- **WORK INSTRUCTIONS**:
Could you please repeat all of the entries exactly as written?

- **SOURCE DATA**:
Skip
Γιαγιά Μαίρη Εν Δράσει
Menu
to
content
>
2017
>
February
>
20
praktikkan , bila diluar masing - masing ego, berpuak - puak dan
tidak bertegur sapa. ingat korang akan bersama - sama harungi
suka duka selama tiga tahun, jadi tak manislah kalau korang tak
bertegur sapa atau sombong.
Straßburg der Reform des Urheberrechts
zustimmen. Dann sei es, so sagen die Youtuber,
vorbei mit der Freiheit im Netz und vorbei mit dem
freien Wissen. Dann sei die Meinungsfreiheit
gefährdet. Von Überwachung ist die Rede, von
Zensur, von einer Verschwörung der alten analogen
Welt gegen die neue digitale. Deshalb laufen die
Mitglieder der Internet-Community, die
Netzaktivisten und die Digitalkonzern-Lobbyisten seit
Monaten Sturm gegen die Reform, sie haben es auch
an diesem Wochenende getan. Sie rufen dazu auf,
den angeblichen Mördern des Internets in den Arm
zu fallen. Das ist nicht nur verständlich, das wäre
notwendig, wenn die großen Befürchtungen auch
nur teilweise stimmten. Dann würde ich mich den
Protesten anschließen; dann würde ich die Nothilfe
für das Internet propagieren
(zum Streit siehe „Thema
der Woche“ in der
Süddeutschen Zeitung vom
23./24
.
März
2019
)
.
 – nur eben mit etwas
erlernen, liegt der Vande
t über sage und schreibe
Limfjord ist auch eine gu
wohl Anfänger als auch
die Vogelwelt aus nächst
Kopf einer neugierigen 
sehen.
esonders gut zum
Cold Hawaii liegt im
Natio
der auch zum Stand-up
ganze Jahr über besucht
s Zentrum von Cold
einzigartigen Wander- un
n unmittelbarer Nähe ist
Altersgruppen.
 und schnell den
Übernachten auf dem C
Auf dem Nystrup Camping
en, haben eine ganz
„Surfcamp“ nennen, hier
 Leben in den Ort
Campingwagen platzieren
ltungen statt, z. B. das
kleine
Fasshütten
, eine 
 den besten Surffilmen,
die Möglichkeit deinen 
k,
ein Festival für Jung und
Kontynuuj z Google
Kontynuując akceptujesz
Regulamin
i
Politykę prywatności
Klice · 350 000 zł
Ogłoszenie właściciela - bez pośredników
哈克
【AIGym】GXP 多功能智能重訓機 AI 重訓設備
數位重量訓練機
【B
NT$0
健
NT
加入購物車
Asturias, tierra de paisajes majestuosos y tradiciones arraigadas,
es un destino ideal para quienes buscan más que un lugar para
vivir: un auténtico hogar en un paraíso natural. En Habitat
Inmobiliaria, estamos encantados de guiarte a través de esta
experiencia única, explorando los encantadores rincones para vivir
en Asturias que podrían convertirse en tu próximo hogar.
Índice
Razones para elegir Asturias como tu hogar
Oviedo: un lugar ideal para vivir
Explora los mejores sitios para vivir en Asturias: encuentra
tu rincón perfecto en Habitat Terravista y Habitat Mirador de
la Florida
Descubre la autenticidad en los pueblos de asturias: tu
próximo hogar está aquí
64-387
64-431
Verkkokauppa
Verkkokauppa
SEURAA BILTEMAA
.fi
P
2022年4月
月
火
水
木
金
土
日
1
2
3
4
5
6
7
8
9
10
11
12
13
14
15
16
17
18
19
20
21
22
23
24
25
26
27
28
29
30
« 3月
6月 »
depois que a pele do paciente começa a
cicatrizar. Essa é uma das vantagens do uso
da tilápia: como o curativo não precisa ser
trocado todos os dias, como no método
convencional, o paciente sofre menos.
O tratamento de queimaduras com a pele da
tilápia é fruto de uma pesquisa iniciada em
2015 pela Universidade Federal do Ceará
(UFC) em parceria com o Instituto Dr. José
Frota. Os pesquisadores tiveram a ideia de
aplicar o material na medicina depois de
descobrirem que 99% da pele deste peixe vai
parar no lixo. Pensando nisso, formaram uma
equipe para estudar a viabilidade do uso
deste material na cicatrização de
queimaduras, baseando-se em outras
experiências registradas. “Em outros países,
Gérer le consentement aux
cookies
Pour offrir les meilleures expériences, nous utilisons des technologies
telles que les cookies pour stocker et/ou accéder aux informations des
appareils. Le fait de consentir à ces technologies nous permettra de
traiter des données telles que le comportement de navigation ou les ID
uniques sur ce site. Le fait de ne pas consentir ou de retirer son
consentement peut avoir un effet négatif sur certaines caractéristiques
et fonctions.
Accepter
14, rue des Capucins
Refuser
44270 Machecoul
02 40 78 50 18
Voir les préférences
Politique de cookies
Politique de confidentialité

- **ANSWER BOX**:
Skip
Γιαγιά Μαίρη Εν Δράσει
Menu
to
content
>
2017
>
February
>
20
praktikkan , bila diluar masing - masing ego, berpuak - puak dan
tidak bertegur sapa. ingat korang akan bersama - sama harungi
suka duka selama tiga tahun, jadi tak manislah kalau korang tak
bertegur sapa atau sombong.
Straßburg der Reform des Urheberrechts
zustimmen. Dann sei es, so sagen die Youtuber,
vorbei mit der Freiheit im Netz und vorbei mit dem
freien Wissen. Dann sei die Meinungsfreiheit
gefährdet. Von Überwachung ist die Rede, von
Zensur, von einer Verschwörung der alten analogen
Welt gegen die neue digitale. Deshalb laufen die
Mitglieder der Internet-Community, die
Netzaktivisten und die Digitalkonzern-Lobbyisten seit
Monaten Sturm gegen die Reform, sie haben es auch
an diesem Wochenende getan. Sie rufen dazu auf,
den angeblichen Mördern des Internets in den Arm
zu fallen. Das ist nicht nur verständlich, das wäre
notwendig, wenn die großen Befürchtungen auch
nur teilweise stimmten. Dann würde ich mich den
Protesten anschließen; dann würde ich die Nothilfe
für das Internet propagieren
(zum Streit siehe „Thema
der Woche“ in der
Süddeutschen Zeitung vom
23./24
.
März
2019
)
.
 – nur eben mit etwas
erlernen, liegt der Vande
t über sage und schreibe
Limfjord ist auch eine gu
wohl Anfänger als auch
die Vogelwelt aus nächst
Kopf einer neugierigen 
sehen.
esonders gut zum
Cold Hawaii liegt im
Natio
der auch zum Stand-up
ganze Jahr über besucht
s Zentrum von Cold
einzigartigen Wander- un
n unmittelbarer Nähe ist
Altersgruppen.
 und schnell den
Übernachten auf dem C
Auf dem Nystrup Camping
en, haben eine ganz
„Surfcamp“ nennen, hier
 Leben in den Ort
Campingwagen platzieren
ltungen statt, z. B. das
kleine
Fasshütten
, eine 
 den besten Surffilmen,
die Möglichkeit deinen 
k,
ein Festival für Jung und
Kontynuuj z Google
Kontynuując akceptujesz
Regulamin
i
Politykę prywatności
Klice · 350 000 zł
Ogłoszenie właściciela - bez pośredników
哈克
【AIGym】GXP 多功能智能重訓機 AI 重訓設備
數位重量訓練機
【B
NT$0
健
NT
加入購物車
Asturias, tierra de paisajes majestuosos y tradiciones arraigadas,
es un destino ideal para quienes buscan más que un lugar para
vivir: un auténtico hogar en un paraíso natural. En Habitat
Inmobiliaria, estamos encantados de guiarte a través de esta
experiencia única, explorando los encantadores rincones para vivir
en Asturias que podrían convertirse en tu próximo hogar.
Índice
Razones para elegir Asturias como tu hogar
Oviedo: un lugar ideal para vivir
Explora los mejores sitios para vivir en Asturias: encuentra
tu rincón perfecto en Habitat Terravista y Habitat Mirador de
la Florida
Descubre la autenticidad en los pueblos de asturias: tu
próximo hogar está aquí
64-387
64-431
Verkkokauppa
Verkkokauppa
SEURAA BILTEMAA
.fi
P
2022年4月
月
火
水
木
金
土
日
1
2
3
4
5
6
7
8
9
10
11
12
13
14
15
16
17
18
19
20
21
22
23
24
25
26
27
28
29
30
« 3月
6月 »
depois que a pele do paciente começa a
cicatrizar. Essa é uma das vantagens do uso
da tilápia: como o curativo não precisa ser
trocado todos os dias, como no método
convencional, o paciente sofre menos.
O tratamento de queimaduras com a pele da
tilápia é fruto de uma pesquisa iniciada em
2015 pela Universidade Federal do Ceará
(UFC) em parceria com o Instituto Dr. José
Frota. Os pesquisadores tiveram a ideia de
aplicar o material na medicina depois de
descobrirem que 99% da pele deste peixe vai
parar no lixo. Pensando nisso, formaram uma
equipe para estudar a viabilidade do uso
deste material na cicatrização de
queimaduras, baseando-se em outras
experiências registradas. “Em outros países,
Gérer le consentement aux
cookies
Pour offrir les meilleures expériences, nous utilisons des technologies
telles que les cookies pour stocker et/ou accéder aux informations des
appareils. Le fait de consentir à ces technologies nous permettra de
traiter des données telles que le comportement de navigation ou les ID
uniques sur ce site. Le fait de ne pas consentir ou de retirer son
consentement peut avoir un effet négatif sur certaines caractéristiques
et fonctions.
Accepter
14, rue des Capucins
Refuser
44270 Machecoul
02 40 78 50 18
Voir les préférences
Politique de cookies
Politique de confidentialité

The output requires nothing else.